The Adagio introduction begins in G minor with a unison descending figure. A new motive appears when the repeated chords begin in the piano, after which Beethoven touches on B flat major, but does not commit, preferring to head back to G minor. The opening and secondary motives mingle as the dynamic level grows, stopping on the dominant of G minor/major. Muller's theme perfectly fits traditional Classical-era proportions. In two parts, the first tune consists of two four-measure segments that each carry an arching melody, while the second part contains two eight-measure sections. Variation No. 1 is entirely the property of the piano. Beethoven closely follows the original patterns of repetition and harmony, except for the addition of a dominant chord at the very end of the fourth measure, a subtle change that appears in every variation but the third, ninth, and tenth. Marked leggiermente (light, nimble), the second variation proceeds without cello, the rapid violin part moving in triplets over the duple rhythm of the piano part. The cello takes center stage in the third variation, maintaining the basic shape of the theme but none of its details, while triplets return in the piano part of variation No. 4, in which the theme is easily recognizable.

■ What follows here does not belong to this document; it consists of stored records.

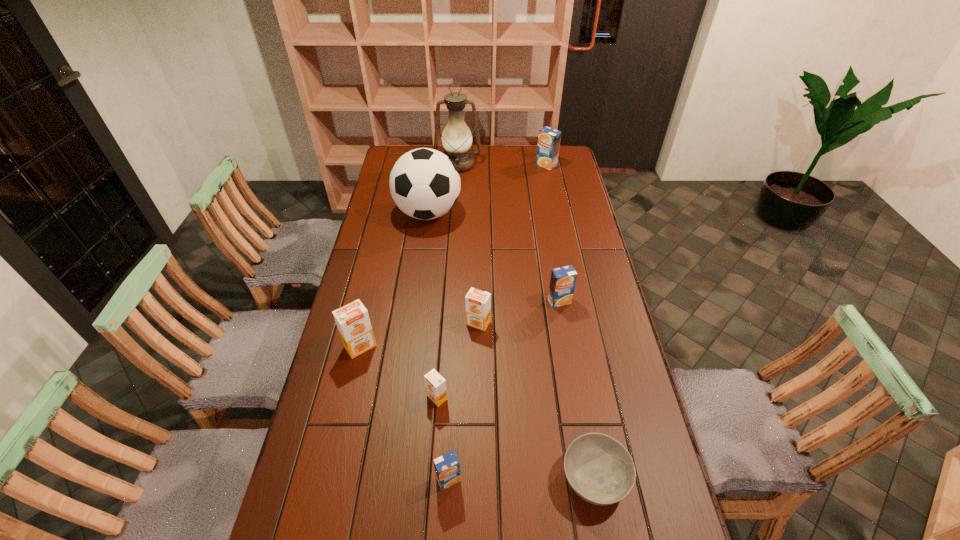
Image resolution: width=960 pixels, height=540 pixels. I want to click on vacant space positioned 0.200m on the left of the second farthest orange juice, so click(x=491, y=301).

This screenshot has height=540, width=960. I want to click on free spot located 0.390m on the left of the rightmost orange orange juice, so click(x=348, y=323).

This screenshot has height=540, width=960. I want to click on blank space located on the back of the leftmost blue orange_juice, so click(453, 383).

This screenshot has width=960, height=540. Find the location of `blank space located on the right of the second nearest orange juice`. blank space located on the right of the second nearest orange juice is located at coordinates (472, 397).

You are a GUI agent. You are given a task and a screenshot of the screen. Output one action in this format:
    pyautogui.click(x=<x>, y=<y>)
    Task: Click on the free space located 0.390m on the back of the bowl
    This screenshot has height=540, width=960.
    Given the screenshot: What is the action you would take?
    pyautogui.click(x=568, y=328)

The width and height of the screenshot is (960, 540). Find the location of `oil lamp that is at the far edge`. oil lamp that is at the far edge is located at coordinates coord(457,138).

Locate an element on the screen. orange_juice at the far edge is located at coordinates (x=549, y=139).

The height and width of the screenshot is (540, 960). What are the coordinates of `soccer ball at the left edge` in the screenshot? It's located at (424, 183).

Find the location of a particular element. The height and width of the screenshot is (540, 960). orange juice that is at the left edge is located at coordinates (352, 320).

Where is `bowl that is at the right edge`? The height and width of the screenshot is (540, 960). bowl that is at the right edge is located at coordinates (600, 470).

In contrast to the previous variation, the violin and cello dominate the fifth variation, the piano occasionally decorating and doubling. The melodic material here actually sounds more like that of the introduction than the theme. Flashy octaves in the piano obscure the theme in variation No. 6, while the more delicate seventh variation gives the pianist a rest. Syncopated lines characterize the eighth variation, as segments of the theme are traded between the strings and piano. Finally, Beethoven changes key, somewhat, setting the ninth variation in G minor, the key of the introduction, and emphasizing the relationship between the two sections by marking the variation "Adagio." The slow tempo allows this to be the most decorated variation of the set. The major mode returns in variation No. 10, in 6/8 meter. The coda consists of two more variations, the first of which revisits G minor; the second returns to both G major and 2/4 meter.